Stored data entries
<<<<

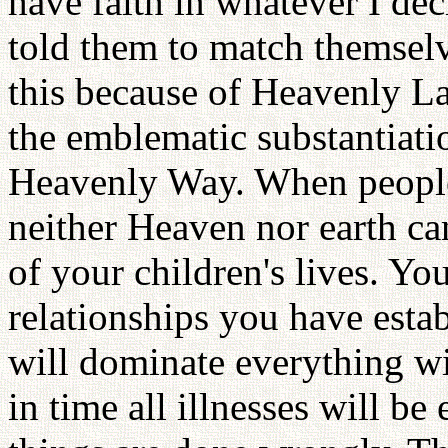
have faith in whatever I deci
told them to match themselv
this because of Heavenly L
the emblematic substantiatio
Heavenly Way. When people
neither Heaven nor earth can 
of your children's lives. Yo
relationships you have estab
will dominate everything wi
in time all illnesses will be 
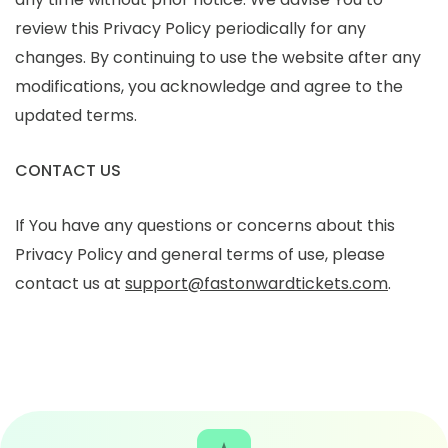
review this Privacy Policy periodically for any
changes. By continuing to use the website after any
modifications, you acknowledge and agree to the
updated terms.
CONTACT US
If You have any questions or concerns about this
Privacy Policy and general terms of use, please
contact us at
support@fastonwardtickets.com
.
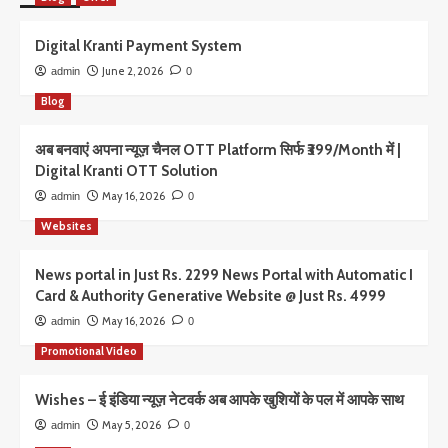
Digital Kranti Payment System
June 2, 2026
admin
0
Blog
अब बनवाएं अपना न्यूज़ चैनल OTT Platform सिर्फ ₹399/Month में |
Digital Kranti OTT Solution
May 16, 2026
admin
0
Websites
News portal in Just Rs. 2299 News Portal with Automatic I
Card & Authority Generative Website @ Just Rs. 4999
May 16, 2026
admin
0
Promotional Video
Wishes – ई इंडिया न्यूज़ नेटवर्क अब आपके खुशियों के पल में आपके साथ
May 5, 2026
admin
0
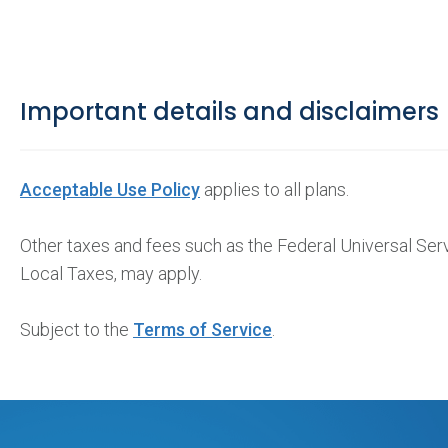
Important details and disclaimers
Acceptable Use Policy
applies to all plans.
Other taxes and fees such as the Federal Universal Se
Local Taxes, may apply.
Subject to the
Terms of Service
.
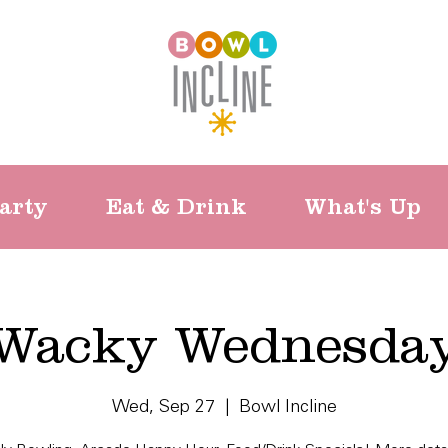
arty
Eat & Drink
What's Up
Wacky Wednesda
Wed, Sep 27
  |  
Bowl Incline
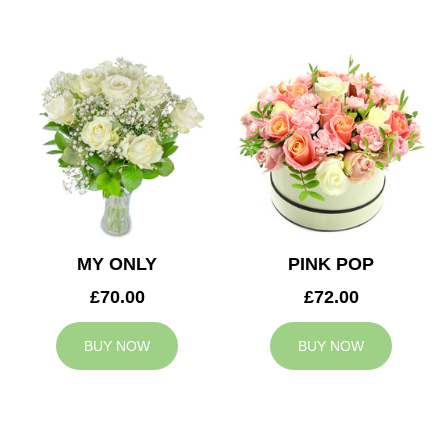
MY ONLY
PINK POP
£70.00
£72.00
BUY NOW
BUY NOW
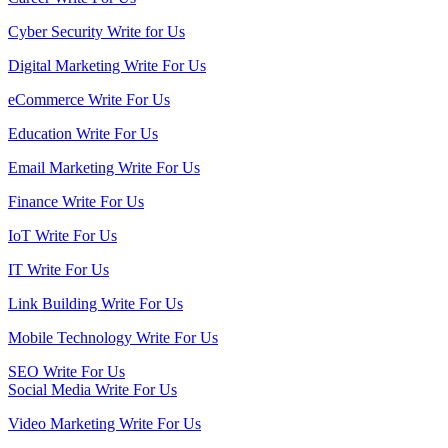
Cyber Security Write for Us
Digital Marketing Write For Us
eCommerce Write For Us
Education Write For Us
Email Marketing Write For Us
Finance Write For Us
IoT Write For Us
IT Write For Us
Link Building Write For Us
Mobile Technology Write For Us
SEO Write For Us
Social Media Write For Us
Video Marketing Write For Us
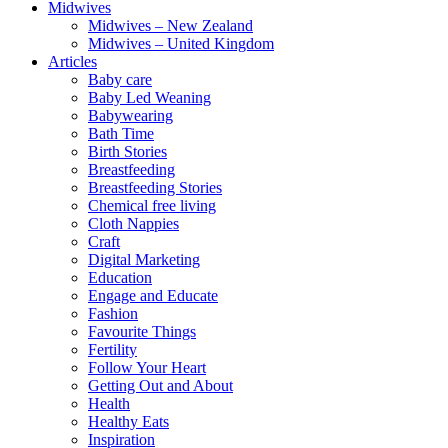
Midwives
Midwives – New Zealand
Midwives – United Kingdom
Articles
Baby care
Baby Led Weaning
Babywearing
Bath Time
Birth Stories
Breastfeeding
Breastfeeding Stories
Chemical free living
Cloth Nappies
Craft
Digital Marketing
Education
Engage and Educate
Fashion
Favourite Things
Fertility
Follow Your Heart
Getting Out and About
Health
Healthy Eats
Inspiration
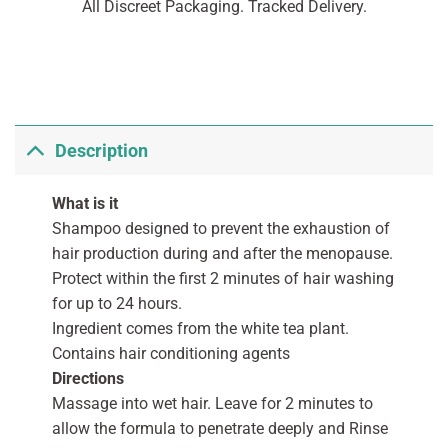
All Discreet Packaging. Tracked Delivery.
Description
What is it
Shampoo designed to prevent the exhaustion of
hair production during and after the menopause.
Protect within the first 2 minutes of hair washing
for up to 24 hours.
Ingredient comes from the white tea plant.
Contains hair conditioning agents
Directions
Massage into wet hair. Leave for 2 minutes to
allow the formula to penetrate deeply and Rinse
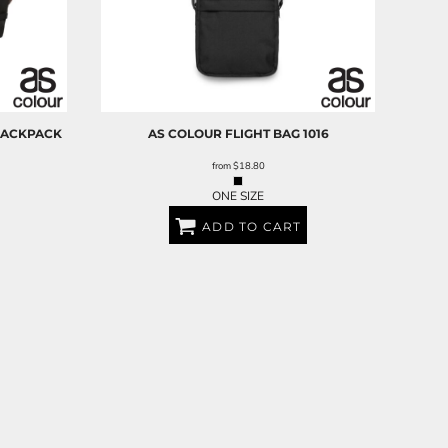
BACKPACK
AS COLOUR
FLIGHT BAG
1016
from
$18.80
ONE SIZE
ADD TO CART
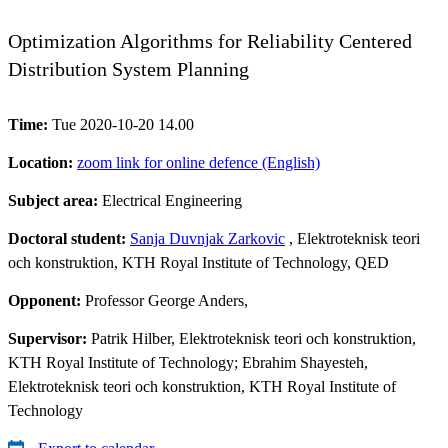
Optimization Algorithms for Reliability Centered
Distribution System Planning
Time:
Tue 2020-10-20 14.00
Location:
zoom link for online defence (English)
Subject area:
Electrical Engineering
Doctoral student:
Sanja Duvnjak Zarkovic
, Elektroteknisk teori
och konstruktion, KTH Royal Institute of Technology, QED
Opponent:
Professor George Anders,
Supervisor:
Patrik Hilber, Elektroteknisk teori och konstruktion,
KTH Royal Institute of Technology; Ebrahim Shayesteh,
Elektroteknisk teori och konstruktion, KTH Royal Institute of
Technology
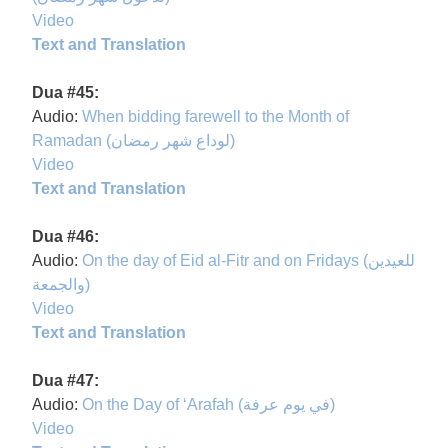
Video
Text and Translation
Dua #45:
Audio:
When bidding farewell to the Month of
Ramadan (لوداع شهر رمضان)
Video
Text and Translation
Dua #46:
Audio:
On the day of Eid al-Fitr and on Fridays (للعيدين
والجمعة)
Video
Text and Translation
Dua #47:
Audio:
On the Day of ‘Arafah (في يوم عرفة)
Video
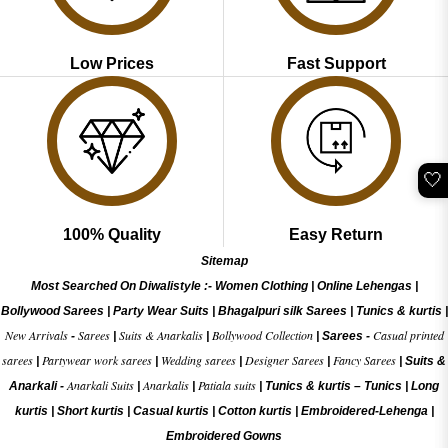
Low Prices
Fast Support
🤍
100% Quality
Easy Return
Sitemap
Most Searched On Diwalistyle :-
Women Clothing
|
Online Lehengas
|
Bollywood Sarees
|
Party Wear Suits
|
Bhagalpuri silk Sarees
|
Tunics & kurtis
|
New Arrivals
Sarees
Suits & Anarkalis
Bollywood Collection
Casual printed
-
|
|
|
Sarees -
sarees
Partywear work sarees
Wedding sarees
Designer Sarees
Fancy Sarees
|
|
|
|
|
Suits &
Anarkali Suits
Anarkalis
Patiala suits
Anarkali -
|
|
|
Tunics & kurtis –
Tunics
|
Long
kurtis
|
Short kurtis
|
Casual kurtis
|
Cotton kurtis
|
Embroidered-Lehenga
|
Embroidered Gow
ns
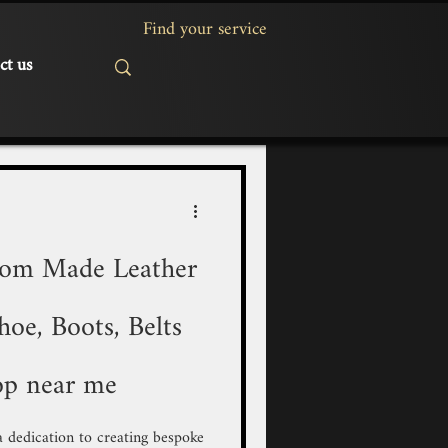
ct us
tom Made Leather
oe, Boots, Belts
op near me
 a dedication to creating bespoke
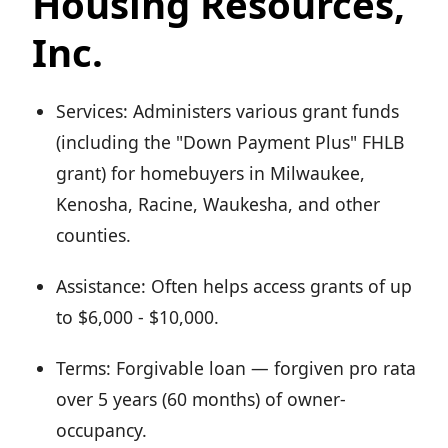
Housing Resources,
Inc.
Services: Administers various grant funds
(including the "Down Payment Plus" FHLB
grant) for homebuyers in Milwaukee,
Kenosha, Racine, Waukesha, and other
counties.
Assistance: Often helps access grants of up
to $6,000 - $10,000.
Terms: Forgivable loan — forgiven pro rata
over 5 years (60 months) of owner-
occupancy.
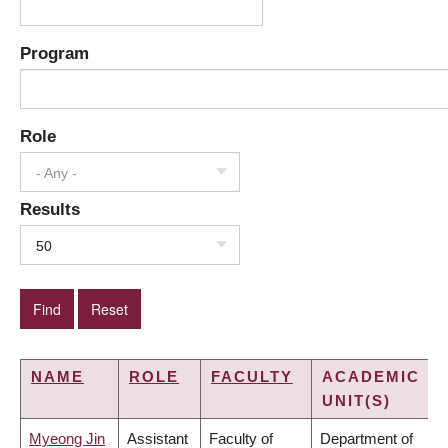
Program
Role
- Any -
Results
50
NAME
ROLE
FACULTY
ACADEMIC
UNIT(S)
Myeong Jin
Assistant
Faculty of
Department of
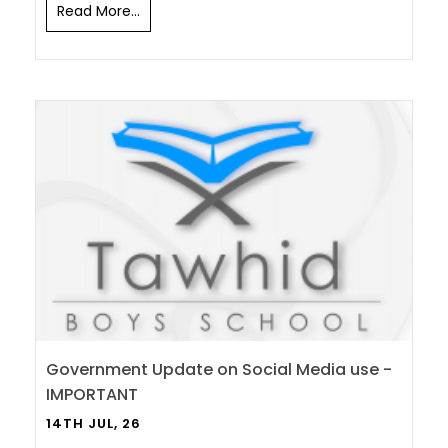
Read More...
Government Update on Social Media use -
IMPORTANT
14TH JUL, 26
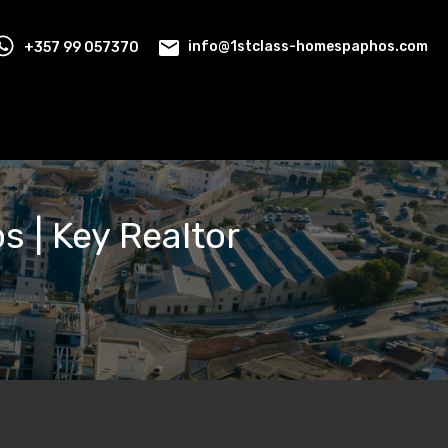
+357 99 057370
info@1stclass-homespaphos.com
os | Key Realtor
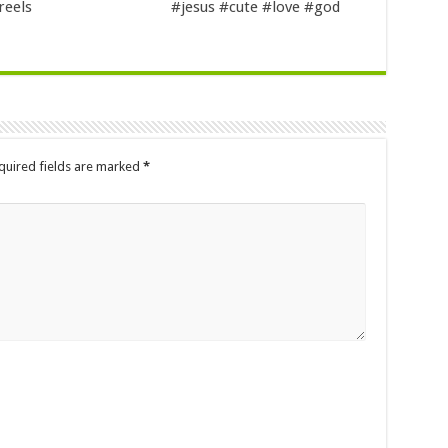
reels
#jesus #cute #love #god
quired fields are marked
*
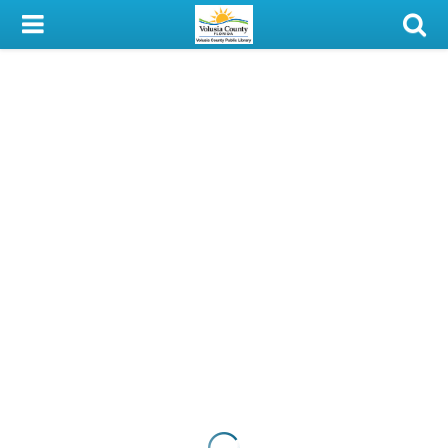
My Account
Library Card
Sign In
Search
Locations & Hours
Privacy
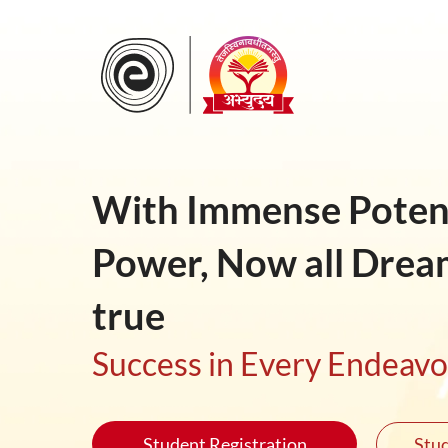
With Immense Potent
Power, Now all Drea
true
Success in Every Endeav
Student Registration
Stud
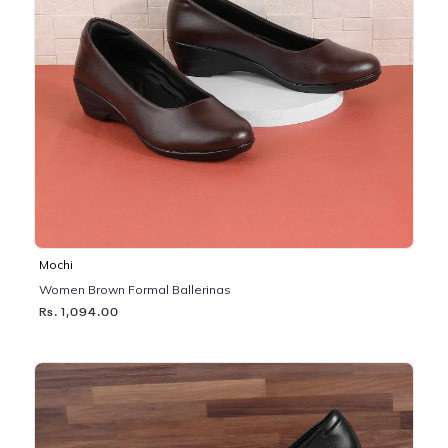
Mochi
Women Brown Formal Ballerinas
Rs. 1,094.00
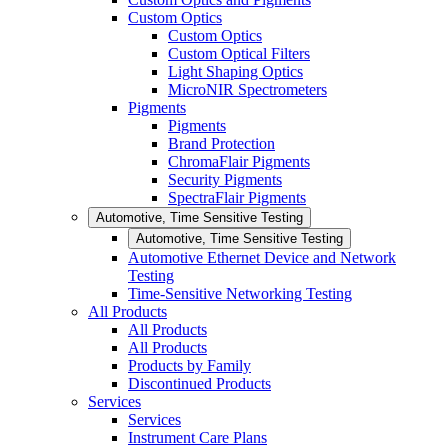
Custom Optics
Custom Optics
Custom Optical Filters
Light Shaping Optics
MicroNIR Spectrometers
Pigments
Pigments
Brand Protection
ChromaFlair Pigments
Security Pigments
SpectraFlair Pigments
Automotive, Time Sensitive Testing
Automotive, Time Sensitive Testing
Automotive Ethernet Device and Network
Testing
Time-Sensitive Networking Testing
All Products
All Products
All Products
Products by Family
Discontinued Products
Services
Services
Instrument Care Plans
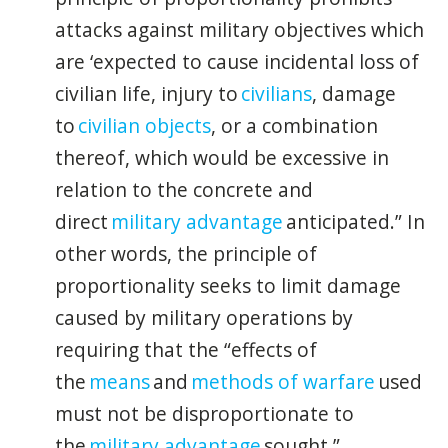
attacks against military objectives which
are ‘expected to cause incidental loss of
civilian life, injury to
civilians
, damage
to
civilian objects
, or a combination
thereof, which would be excessive in
relation to the concrete and
direct
military advantage
anticipated.” In
other words, the principle of
proportionality seeks to limit damage
caused by military operations by
requiring that the “effects of
the
means
and
methods of warfare
used
must not be disproportionate to
the
military advantage
sought.”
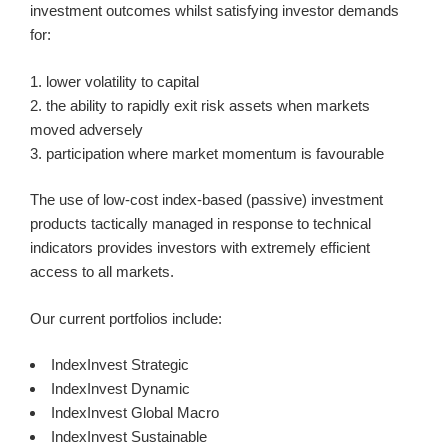
investment outcomes whilst satisfying investor demands
for:
1. lower volatility to capital
2. the ability to rapidly exit risk assets when markets
moved adversely
3. participation where market momentum is favourable
The use of low-cost index-based (passive) investment
products tactically managed in response to technical
indicators provides investors with extremely efficient
access to all markets.
Our current portfolios include:
IndexInvest Strategic
IndexInvest Dynamic
IndexInvest Global Macro
IndexInvest Sustainable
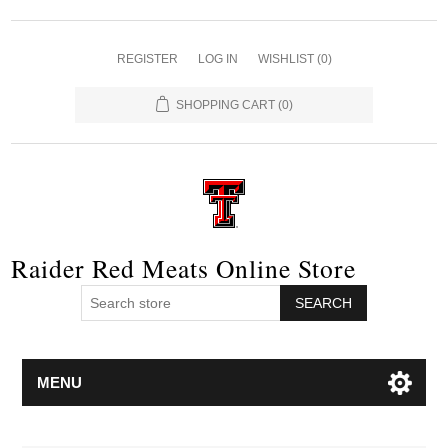
REGISTER
LOG IN
WISHLIST
(0)
SHOPPING CART
(0)
Raider Red Meats Online Store
SEARCH
MENU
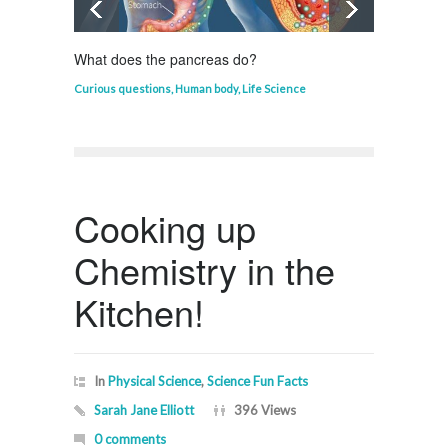
What does the pancreas do?
Who in
Curious questions
,
Human body
,
Life Science
Curious
Cooking up
Chemistry in the
Kitchen!
In
Physical Science
,
Science Fun Facts
Sarah Jane Elliott
396 Views
0 comments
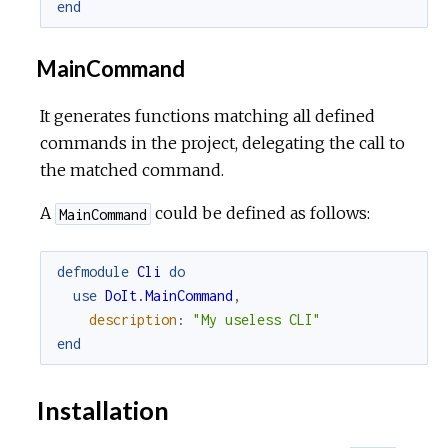
end
MainCommand
It generates functions matching all defined
commands in the project, delegating the call to
the matched command.
A
could be defined as follows:
MainCommand
defmodule
Cli
do
use
DoIt.MainCommand
,
description
:
"My useless CLI"
end
Installation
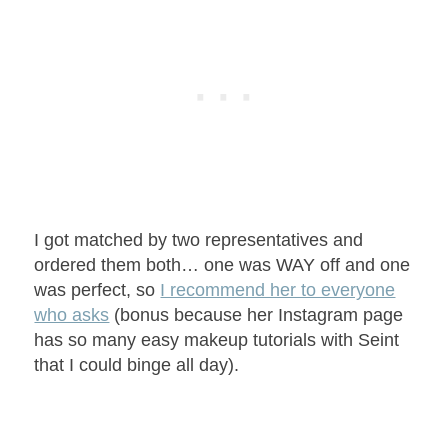
I got matched by two representatives and
ordered them both… one was WAY off and one
was perfect, so
I recommend her to everyone
who asks
(bonus because her Instagram page
has so many easy makeup tutorials with Seint
that I could binge all day).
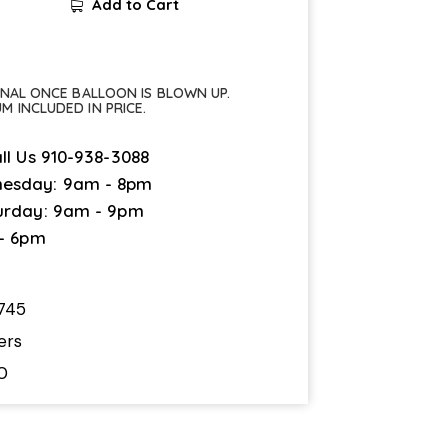
Add to Cart
FINAL ONCE BALLOON IS BLOWN UP.
UM INCLUDED IN PRICE.
ll Us
910-938-3088
esday: 9am - 8pm
urday: 9am - 9pm
 - 6pm
745
ers
0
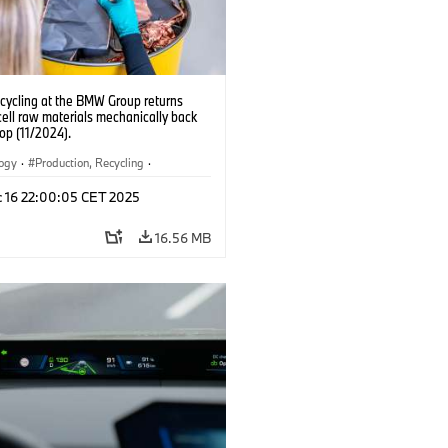
ecycling at the BMW Group returns
cell raw materials mechanically back
oop (11/2024).
logy
·
Production, Recycling
·
ication
·
Production Plants
·
Locations
c 16 22:00:05 CET 2025
rate
16.56 MB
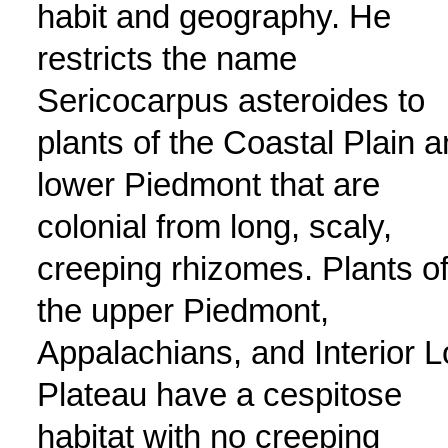
habit and geography. He
restricts the name
Sericocarpus asteroides to
plants of the Coastal Plain 
lower Piedmont that are
colonial from long, scaly,
creeping rhizomes. Plants o
the upper Piedmont,
Appalachians, and Interior 
Plateau have a cespitose
habitat with no creeping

>>>>

• _TASK PROMPT_: Extract the lines of the records from the line with "What does the pancreas do?" through the line with "Installation", including both, and copy each one unchanged. Leave the picture markers out of your answer.

• _YOUR RESPONSE_:
What does the pancreas do?
Who in
Curious questions
,
Human body
,
Life Science
Curious
Cooking up
Chemistry in the
Kitchen!
In
Physical Science
,
Science Fun Facts
Sarah Jane Elliott
396 Views
0 comments
end
MainCommand
It generates functions matching all defined
commands in the project, delegating the call to
the matched command.
A
could be defined as follows:
MainCommand
defmodule
Cli
do
use
DoIt.MainCommand
,
description
:
"My useless CLI"
end
Installation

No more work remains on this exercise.